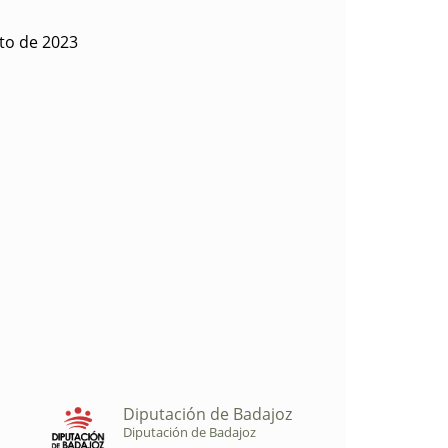
sto de 2023
Diputación de Badajoz
Diputación de Badajoz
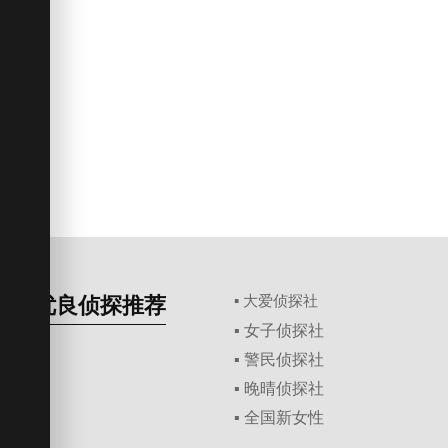
优良侦探推荐
▪ 大爱侦探社
▪ 女子侦探社
▪ 警民侦探社
▪ 晚晴侦探社
▪ 全国新女性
::::::::
Action item: What is needed here is an exact transcript of the data above, pictures excluded.

Exercise output:
sto de 2023
Diputación de Badajoz
Diputación de Badajoz
优良侦探推荐
▪ 大爱侦探社
▪ 女子侦探社
▪ 警民侦探社
▪ 晚晴侦探社
▪ 全国新女性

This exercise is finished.